I read this post by Ryan M. Danks just now that talks about how to get around the conundrum of writing Settings for the many RPG Systems out there. It was a thoughtful post, and provides some interesting advice. But the more I thought about it the harder I thought it would be to actually follow the advice. Once again, the problem is that ... it's complicated.
The advice seemed pretty spot on advice to me at first, in that Settings are the gift that keeps on giving, and frankly I don't think it is possible to saturate the market as the options are infinite.

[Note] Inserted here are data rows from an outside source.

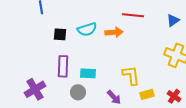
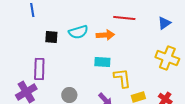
purple rectangle: (63, 66) -> (39, 69), moved
cyan rectangle: (88, 73) -> (102, 62), moved

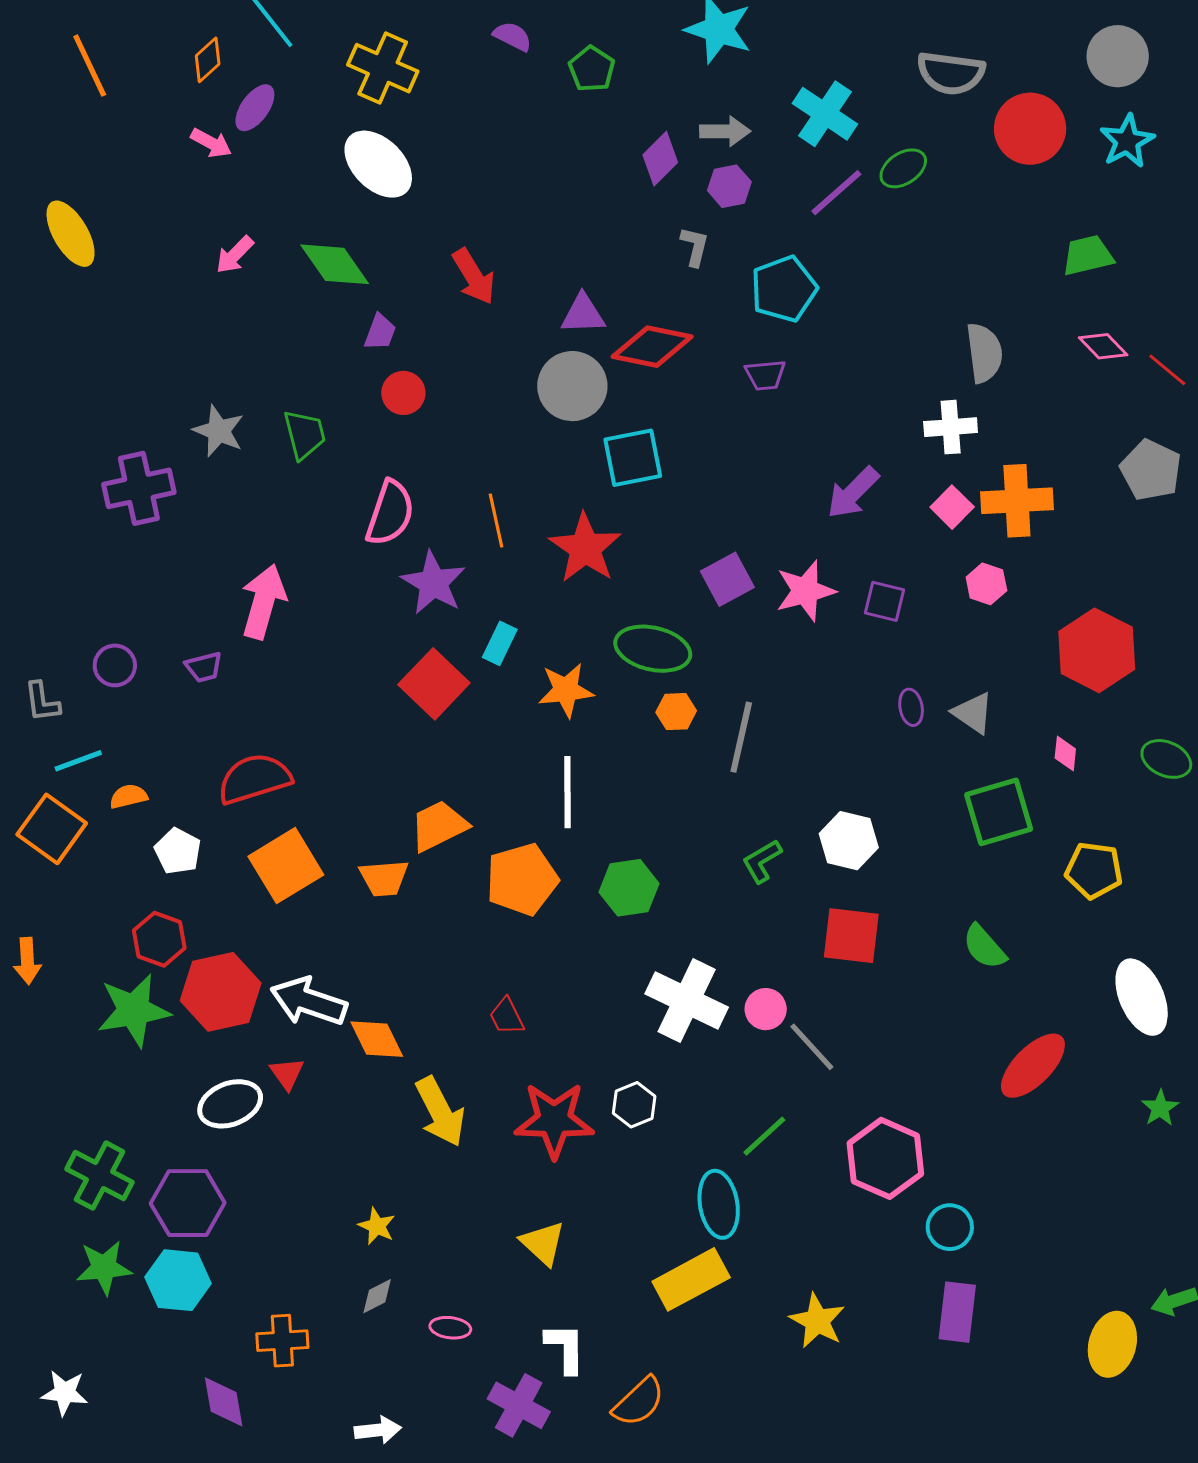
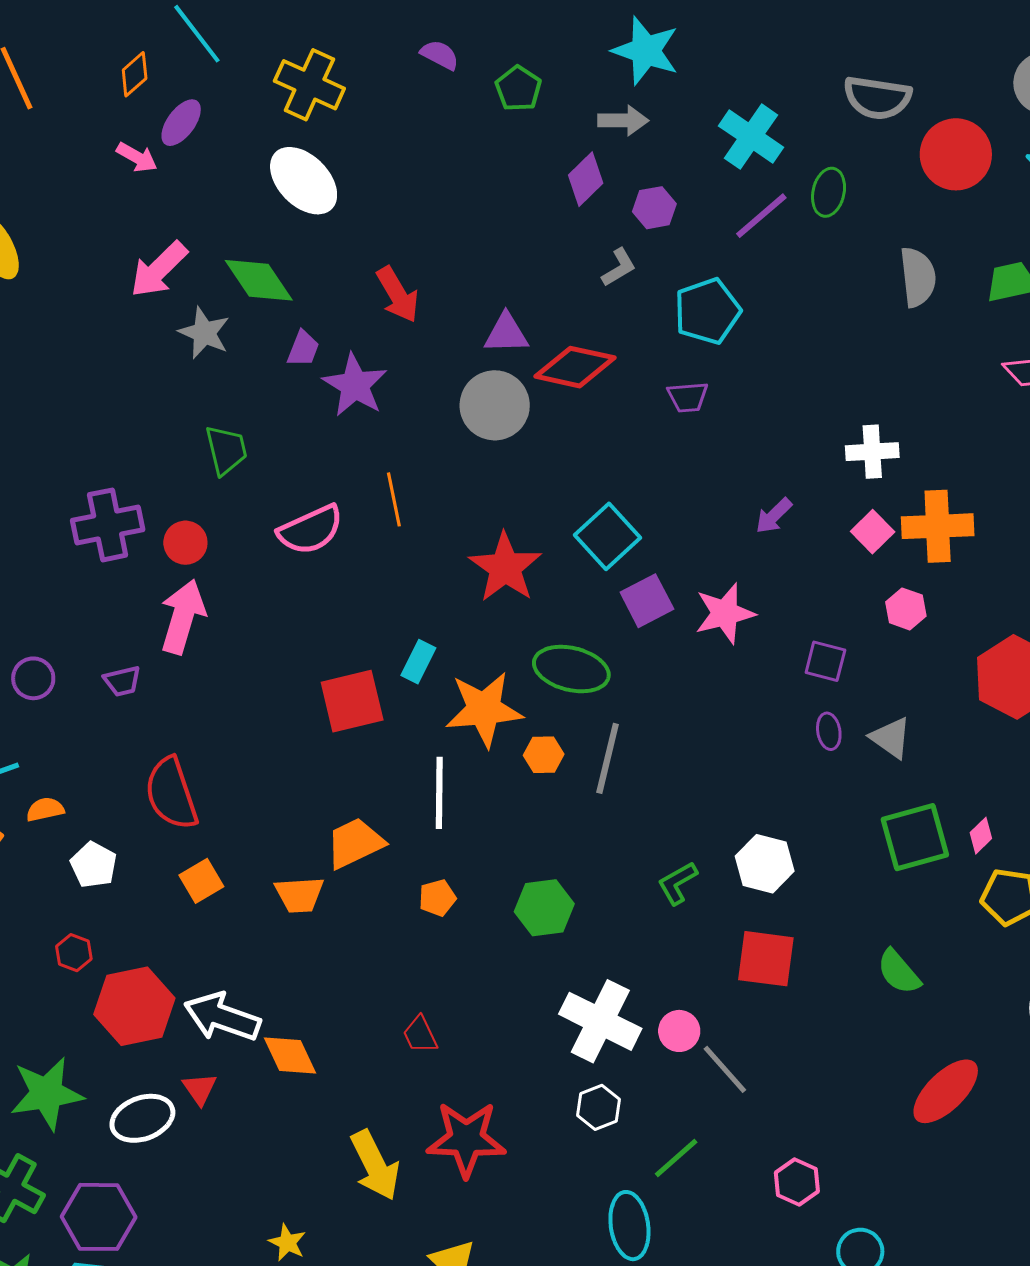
gray arrow: (725, 131) -> (623, 120), moved
green ellipse: (903, 168) -> (829, 192), turned -45
gray L-shape: (695, 246) -> (619, 267), turned 45
pink arrow: (235, 255) -> (159, 269), size x1.5
gray semicircle: (984, 353) -> (918, 277), moved
red circle: (403, 393) -> (185, 543), moved
gray star: (219, 431) -> (204, 333), moved
cyan square: (633, 458) -> (607, 536), moved, turned -32
purple cross: (139, 488) -> (108, 525), moved
purple arrow: (853, 493) -> (774, 516), size x0.7
pink semicircle: (390, 513) -> (311, 530), turned 46
orange line: (496, 520) -> (394, 499), moved
purple star: (433, 583) -> (355, 385), moved
purple square: (885, 601) -> (825, 661), moved
red square: (434, 684) -> (352, 701), turned 32
orange star: (566, 690) -> (484, 709), size x1.4
orange hexagon: (676, 712) -> (544, 755), moved
gray line: (741, 737) -> (608, 758), moved
pink diamond: (1065, 753) -> (981, 836), moved, turned 39
red semicircle: (254, 779) -> (171, 794), turned -92
white line: (567, 792) -> (439, 793), moved
orange square: (286, 866) -> (201, 881), size x0.6
orange pentagon: (522, 879) -> (437, 898), size x0.5
red hexagon: (159, 939) -> (74, 953), size x0.7
green star: (134, 1010) -> (47, 1093), moved
white hexagon: (634, 1105) -> (599, 1107), moved
yellow arrow: (440, 1112) -> (375, 1165), moved
pink hexagon: (885, 1158) -> (797, 1182), size x0.6

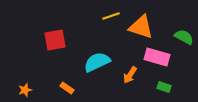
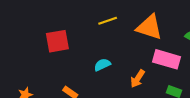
yellow line: (111, 16) -> (108, 21), moved
cyan semicircle: (97, 62) -> (102, 65), size x0.6

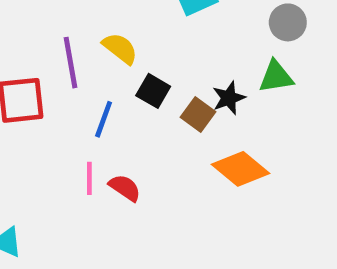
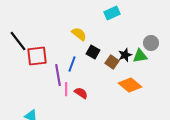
gray circle: (288, 22) -> (151, 43), moved
purple line: (70, 63) -> (58, 75), moved
green triangle: (276, 77) -> (140, 56), moved

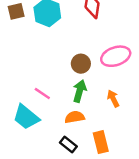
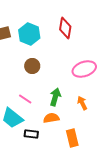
brown circle: (81, 64) -> (32, 66), moved
black rectangle: (68, 144) -> (31, 134), moved, turned -32

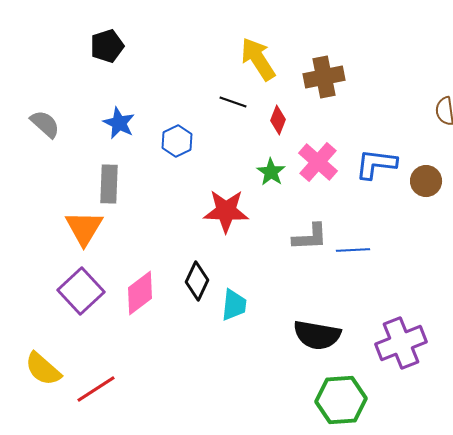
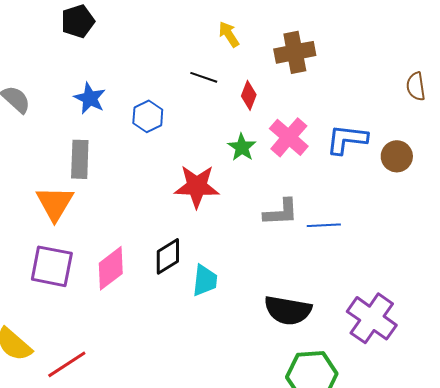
yellow arrow: (258, 59) -> (229, 34), size x0.6
black diamond: (197, 281) -> (168, 256), turned 33
purple square: (81, 291) -> (52, 266), turned -36
purple cross: (401, 343) -> (372, 318), turned -33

As I see it RPG Systems tend to be rigid and can force Settings down certain paths due to the intricacies of the rules. For example, most systems come with specific items, classes, spells, and so on, specific in many cases to that particular system. The implications on the world are huge, and can limit you into making Settings choices that aren't really what you wanted to write about. But since, for example, the rules have Fire Ball spells, you kinda have no choice but to take them into account. Otherwise the GMs who buy your setting for System X will complain that there's no Fire Balls, and everyone knows the Heroes are going to have Fire Balls. So you include Fire Balls as one of the Spells for your new evil Shamen class. It doesn't fit, but hell with it. The System has Fire Balls, and so you're obliged to factor that in. When you play to a System it shapes your Setting. It has to. In a sense, that is what Systems are for.
However, if you write Settings that don't include anything from a known setting, but instead includes things you have in mind that are different and cool, such as a handful of spells that actually do fit your new evil Shamen class... well, now you kind of have to define those spells and how they work so that once they bought your Setting the GMs and Players know what to do with them. But then once you do that you're kind of on rocky terrain because that suggests that the spells you want to create for your Setting are going to have some System stuff associated to them. The evil Shamen spell "Shadow Fist", for example, might be defined in your Setting as doing 1d6 damage to the recipient's Mystic Points. But what if the system the GM likes to play doesn't have Mystic Points, but uses some totally different mechanic for magic? The GM will then need to translate into their preferred System. It gets messy. You could just say, instead, "Shadow Fist is a spell that does spiritual damage," but does that really solve the problem? The GM and the Players may wind up scratching their heads and asking "Well, how do we account for that?"
I think a possible solution is to write stories. Stories that are representative of the Setting you have in mind. And include in the stories history, main characters, and descriptions of the kinds of things that can happen. Include maps. Include a plot line. But whatever you do, don't include specifics, like armors, weapons, spells and whatnot. Adding any of that would open the can of worms. Then you market the Story as a Setting for RPGs, just with the technical details left out. This would allow GMs for any system to pick up your story and run with it. Maybe.
To be honest, I'm not sure how many GMs will want to purchase Settings if they don't come with the technical stats that they need to run the game. A lot of GMs are perfectly fine with creating their own histories, NPCs, plot lines and so forth. Where they need help is in saving time creating the Stats for all their monsters, villains, NPC heroes, and treasures (that fit their world), and so on. GMs will gravitate towards anything that is creative AND saves them time.
Unfortunately, as many people have pointed out, there's a huge glut of RPG Systems. And there's more every month. Everyone wants to create Systems, and tie them to their Settings. In fact, I believe that has been a mantra of the Indie Revolution for some time. The Rules must actively support and reinforce the Setting. Of course not everyone is writing Indie RPGs and there's been a big push among OSR enthusiasts to also produce RPGs. But even so, it seems to be that Settings-Systems come together and are fused into one thing. And consequently it's often hard for GMs to take Settings materials that were written for one System and apply them easily and efficiently to another. They are still stuck translating from one System to another, and it is still time consuming. And there is always the matter of Stuff that's in a Setting for System X that doesn't exist in System Y.
It may be there is no easy solution. We may have to go back in time and explain to Gygax and Arneson that they need to focus on simplifying the rules rather than expanding them, and focusing on Settings that can fit into those rules easily, thus making the market about Settings, not rules. Unfortunately that didn't happen. So here we are. I'm not sure there's a good solution to the problem at this point. But if there is any, it's in a simple system that allows conversions to other systems as easily as possible.